Brief: Quote the records word for word, from their first line through the line that contains "NVIDIA Reflex Analyzer delivers the ultimate", including that line.

Data records:

Segment Open

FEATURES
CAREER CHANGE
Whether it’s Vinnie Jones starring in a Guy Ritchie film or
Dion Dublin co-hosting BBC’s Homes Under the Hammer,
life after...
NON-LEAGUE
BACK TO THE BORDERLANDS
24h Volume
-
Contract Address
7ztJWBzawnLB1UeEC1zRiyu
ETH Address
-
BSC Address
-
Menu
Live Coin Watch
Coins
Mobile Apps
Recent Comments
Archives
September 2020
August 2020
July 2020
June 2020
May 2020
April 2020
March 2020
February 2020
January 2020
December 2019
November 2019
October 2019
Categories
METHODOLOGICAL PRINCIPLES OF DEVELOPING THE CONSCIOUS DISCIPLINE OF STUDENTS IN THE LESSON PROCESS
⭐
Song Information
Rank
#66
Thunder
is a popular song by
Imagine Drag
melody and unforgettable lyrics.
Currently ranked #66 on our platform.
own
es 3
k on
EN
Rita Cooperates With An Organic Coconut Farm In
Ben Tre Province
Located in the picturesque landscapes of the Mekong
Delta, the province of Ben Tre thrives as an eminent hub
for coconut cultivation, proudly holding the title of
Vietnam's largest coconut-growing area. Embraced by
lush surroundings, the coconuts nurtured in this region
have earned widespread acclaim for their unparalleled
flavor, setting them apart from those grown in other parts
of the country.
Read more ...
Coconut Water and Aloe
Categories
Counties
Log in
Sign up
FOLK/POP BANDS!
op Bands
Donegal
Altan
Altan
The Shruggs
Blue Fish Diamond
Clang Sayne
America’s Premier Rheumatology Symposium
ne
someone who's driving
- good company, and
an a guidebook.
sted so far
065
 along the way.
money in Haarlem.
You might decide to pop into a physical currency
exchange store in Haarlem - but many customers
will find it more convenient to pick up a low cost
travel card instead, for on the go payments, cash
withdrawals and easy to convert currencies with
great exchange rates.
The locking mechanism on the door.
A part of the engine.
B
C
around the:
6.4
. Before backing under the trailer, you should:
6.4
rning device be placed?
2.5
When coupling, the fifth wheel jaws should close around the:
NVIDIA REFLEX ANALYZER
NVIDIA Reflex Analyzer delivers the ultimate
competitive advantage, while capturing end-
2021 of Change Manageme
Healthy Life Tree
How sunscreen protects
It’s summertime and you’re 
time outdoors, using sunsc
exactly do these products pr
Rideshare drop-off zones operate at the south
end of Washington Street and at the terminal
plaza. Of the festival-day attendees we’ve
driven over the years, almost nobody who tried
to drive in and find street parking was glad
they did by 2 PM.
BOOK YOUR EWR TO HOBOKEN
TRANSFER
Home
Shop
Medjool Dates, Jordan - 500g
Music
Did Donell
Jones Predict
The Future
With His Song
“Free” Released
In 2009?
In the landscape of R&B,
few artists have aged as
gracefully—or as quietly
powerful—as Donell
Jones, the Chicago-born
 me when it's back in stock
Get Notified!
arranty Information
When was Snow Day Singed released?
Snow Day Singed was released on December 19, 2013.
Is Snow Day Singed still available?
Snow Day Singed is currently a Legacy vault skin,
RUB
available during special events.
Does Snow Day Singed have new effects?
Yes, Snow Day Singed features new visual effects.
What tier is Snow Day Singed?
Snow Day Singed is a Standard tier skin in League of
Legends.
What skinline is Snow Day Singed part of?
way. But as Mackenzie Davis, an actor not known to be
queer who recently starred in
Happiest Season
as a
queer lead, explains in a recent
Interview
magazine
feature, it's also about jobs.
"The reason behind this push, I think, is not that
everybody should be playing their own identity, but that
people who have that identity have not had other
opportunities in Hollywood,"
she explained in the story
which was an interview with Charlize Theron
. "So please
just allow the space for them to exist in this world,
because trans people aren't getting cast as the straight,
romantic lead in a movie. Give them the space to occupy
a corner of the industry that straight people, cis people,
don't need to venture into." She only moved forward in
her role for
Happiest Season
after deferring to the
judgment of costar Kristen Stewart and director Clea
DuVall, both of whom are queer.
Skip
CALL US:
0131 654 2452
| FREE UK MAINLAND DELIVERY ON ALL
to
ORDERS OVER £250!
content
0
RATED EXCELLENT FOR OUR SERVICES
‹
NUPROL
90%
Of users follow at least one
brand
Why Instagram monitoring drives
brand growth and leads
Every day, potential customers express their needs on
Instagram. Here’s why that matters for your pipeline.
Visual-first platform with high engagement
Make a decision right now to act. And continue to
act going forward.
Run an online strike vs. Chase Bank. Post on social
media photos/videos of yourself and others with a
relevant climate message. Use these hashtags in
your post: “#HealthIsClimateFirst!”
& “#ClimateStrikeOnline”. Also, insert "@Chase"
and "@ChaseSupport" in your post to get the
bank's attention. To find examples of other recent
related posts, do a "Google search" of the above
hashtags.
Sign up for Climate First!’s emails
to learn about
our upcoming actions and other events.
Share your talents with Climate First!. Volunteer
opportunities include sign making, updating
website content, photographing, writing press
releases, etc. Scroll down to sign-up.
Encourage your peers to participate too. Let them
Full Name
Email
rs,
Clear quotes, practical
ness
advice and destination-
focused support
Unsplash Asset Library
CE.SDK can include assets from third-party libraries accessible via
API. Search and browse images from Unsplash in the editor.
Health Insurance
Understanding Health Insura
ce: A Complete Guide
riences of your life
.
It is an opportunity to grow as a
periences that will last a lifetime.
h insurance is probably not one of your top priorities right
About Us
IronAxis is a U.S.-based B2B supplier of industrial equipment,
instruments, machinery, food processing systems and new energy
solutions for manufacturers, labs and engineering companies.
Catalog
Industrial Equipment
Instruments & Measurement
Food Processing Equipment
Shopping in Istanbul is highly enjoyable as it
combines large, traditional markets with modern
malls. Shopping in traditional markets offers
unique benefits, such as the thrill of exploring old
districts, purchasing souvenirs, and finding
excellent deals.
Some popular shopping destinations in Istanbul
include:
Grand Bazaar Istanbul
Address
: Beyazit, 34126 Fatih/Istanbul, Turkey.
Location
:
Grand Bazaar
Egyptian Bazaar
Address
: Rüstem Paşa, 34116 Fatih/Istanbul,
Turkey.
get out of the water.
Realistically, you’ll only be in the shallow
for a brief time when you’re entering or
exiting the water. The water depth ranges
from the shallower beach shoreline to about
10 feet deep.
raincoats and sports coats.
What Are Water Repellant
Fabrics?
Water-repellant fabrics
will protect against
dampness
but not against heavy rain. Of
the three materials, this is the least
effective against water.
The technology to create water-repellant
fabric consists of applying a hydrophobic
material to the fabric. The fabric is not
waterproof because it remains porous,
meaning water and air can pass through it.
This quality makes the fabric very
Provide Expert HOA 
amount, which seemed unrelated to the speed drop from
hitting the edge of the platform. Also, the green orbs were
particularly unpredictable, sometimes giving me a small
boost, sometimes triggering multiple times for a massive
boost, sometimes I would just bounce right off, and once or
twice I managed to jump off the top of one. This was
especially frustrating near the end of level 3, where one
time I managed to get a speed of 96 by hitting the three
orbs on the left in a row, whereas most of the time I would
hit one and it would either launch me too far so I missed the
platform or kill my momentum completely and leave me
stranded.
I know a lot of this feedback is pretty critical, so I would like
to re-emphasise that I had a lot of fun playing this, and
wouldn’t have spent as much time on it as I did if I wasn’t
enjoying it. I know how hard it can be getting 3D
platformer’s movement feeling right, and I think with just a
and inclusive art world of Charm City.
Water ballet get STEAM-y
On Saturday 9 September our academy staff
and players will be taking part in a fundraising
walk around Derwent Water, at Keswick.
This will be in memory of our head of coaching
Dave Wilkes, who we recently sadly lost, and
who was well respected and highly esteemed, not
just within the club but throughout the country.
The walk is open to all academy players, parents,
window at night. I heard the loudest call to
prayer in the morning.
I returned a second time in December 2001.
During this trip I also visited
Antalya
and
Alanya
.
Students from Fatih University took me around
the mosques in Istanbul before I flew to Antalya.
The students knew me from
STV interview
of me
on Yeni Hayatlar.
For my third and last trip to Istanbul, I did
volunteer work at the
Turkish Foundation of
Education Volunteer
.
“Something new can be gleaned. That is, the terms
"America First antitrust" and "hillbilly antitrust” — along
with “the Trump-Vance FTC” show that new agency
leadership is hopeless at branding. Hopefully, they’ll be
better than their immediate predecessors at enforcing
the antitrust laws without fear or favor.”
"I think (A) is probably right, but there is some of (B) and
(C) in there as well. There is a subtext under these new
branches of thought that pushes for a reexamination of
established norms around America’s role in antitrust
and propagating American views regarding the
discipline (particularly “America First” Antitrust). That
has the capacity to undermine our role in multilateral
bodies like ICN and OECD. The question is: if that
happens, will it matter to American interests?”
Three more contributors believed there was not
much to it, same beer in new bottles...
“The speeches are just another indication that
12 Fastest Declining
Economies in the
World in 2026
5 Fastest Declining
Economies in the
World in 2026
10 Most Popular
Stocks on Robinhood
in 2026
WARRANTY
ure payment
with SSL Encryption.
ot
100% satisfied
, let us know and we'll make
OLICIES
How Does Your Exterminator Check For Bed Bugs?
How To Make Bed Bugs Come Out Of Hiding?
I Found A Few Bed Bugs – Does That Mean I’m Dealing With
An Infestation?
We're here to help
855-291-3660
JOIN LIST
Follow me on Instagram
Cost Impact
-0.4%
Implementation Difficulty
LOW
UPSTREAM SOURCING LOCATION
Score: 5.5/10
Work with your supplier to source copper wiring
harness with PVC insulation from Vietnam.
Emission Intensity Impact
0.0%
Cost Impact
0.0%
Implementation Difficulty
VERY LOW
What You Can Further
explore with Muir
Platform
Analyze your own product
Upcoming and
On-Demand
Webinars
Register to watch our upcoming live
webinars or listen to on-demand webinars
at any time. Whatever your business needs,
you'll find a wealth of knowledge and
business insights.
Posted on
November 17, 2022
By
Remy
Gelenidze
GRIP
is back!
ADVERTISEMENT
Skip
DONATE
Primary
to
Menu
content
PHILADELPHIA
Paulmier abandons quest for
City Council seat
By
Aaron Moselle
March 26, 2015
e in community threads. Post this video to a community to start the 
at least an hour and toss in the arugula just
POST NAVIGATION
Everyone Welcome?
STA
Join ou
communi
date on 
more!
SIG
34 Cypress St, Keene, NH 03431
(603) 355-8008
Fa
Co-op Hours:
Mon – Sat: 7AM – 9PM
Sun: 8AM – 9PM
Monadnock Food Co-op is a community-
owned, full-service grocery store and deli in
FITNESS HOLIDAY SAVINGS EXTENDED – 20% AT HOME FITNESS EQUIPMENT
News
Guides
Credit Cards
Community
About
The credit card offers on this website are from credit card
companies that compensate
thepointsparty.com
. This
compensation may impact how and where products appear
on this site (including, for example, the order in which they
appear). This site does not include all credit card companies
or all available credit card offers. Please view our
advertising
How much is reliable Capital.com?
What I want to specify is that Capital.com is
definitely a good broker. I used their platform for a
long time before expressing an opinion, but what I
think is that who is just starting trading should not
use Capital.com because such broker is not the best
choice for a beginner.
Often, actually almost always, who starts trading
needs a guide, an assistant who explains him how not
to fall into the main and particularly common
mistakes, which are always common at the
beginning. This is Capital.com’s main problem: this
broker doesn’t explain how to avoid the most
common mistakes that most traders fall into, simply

Segment Closed

Answer for this exercise:
FEATURES
CAREER CHANGE
Whether it’s Vinnie Jones starring in a Guy Ritchie film or
Dion Dublin co-hosting BBC’s Homes Under the Hammer,
life after...
NON-LEAGUE
BACK TO THE BORDERLANDS
24h Volume
-
Contract Address
7ztJWBzawnLB1UeEC1zRiyu
ETH Address
-
BSC Address
-
Menu
Live Coin Watch
Coins
Mobile Apps
Recent Comments
Archives
September 2020
August 2020
July 2020
June 2020
May 2020
April 2020
March 2020
February 2020
January 2020
December 2019
November 2019
October 2019
Categories
METHODOLOGICAL PRINCIPLES OF DEVELOPING THE CONSCIOUS DISCIPLINE OF STUDENTS IN THE LESSON PROCESS
⭐
Song Information
Rank
#66
Thunder
is a popular song by
Imagine Drag
melody and unforgettable lyrics.
Currently ranked #66 on our platform.
own
es 3
k on
EN
Rita Cooperates With An Organic Coconut Farm In
Ben Tre Province
Located in the picturesque landscapes of the Mekong
Delta, the province of Ben Tre thrives as an eminent hub
for coconut cultivation, proudly holding the title of
Vietnam's largest coconut-growing area. Embraced by
lush surroundings, the coconuts nurtured in this region
have earned widespread acclaim for their unparalleled
flavor, setting them apart from those grown in other parts
of the country.
Read more ...
Coconut Water and Aloe
Categories
Counties
Log in
Sign up
FOLK/POP BANDS!
op Bands
Donegal
Altan
Altan
The Shruggs
Blue Fish Diamond
Clang Sayne
America’s Premier Rheumatology Symposium
ne
someone who's driving
- good company, and
an a guidebook.
sted so far
065
 along the way.
money in Haarlem.
You might decide to pop into a physical currency
exchange store in Haarlem - but many customers
will find it more convenient to pick up a low cost
travel card instead, for on the go payments, cash
withdrawals and easy to convert currencies with
great exchange rates.
The locking mechanism on the door.
A part of the engine.
B
C
around the:
6.4
. Before backing under the trailer, you should:
6.4
rning device be placed?
2.5
When coupling, the fifth wheel jaws should close around the:
NVIDIA REFLEX ANALYZER
NVIDIA Reflex Analyzer delivers the ultimate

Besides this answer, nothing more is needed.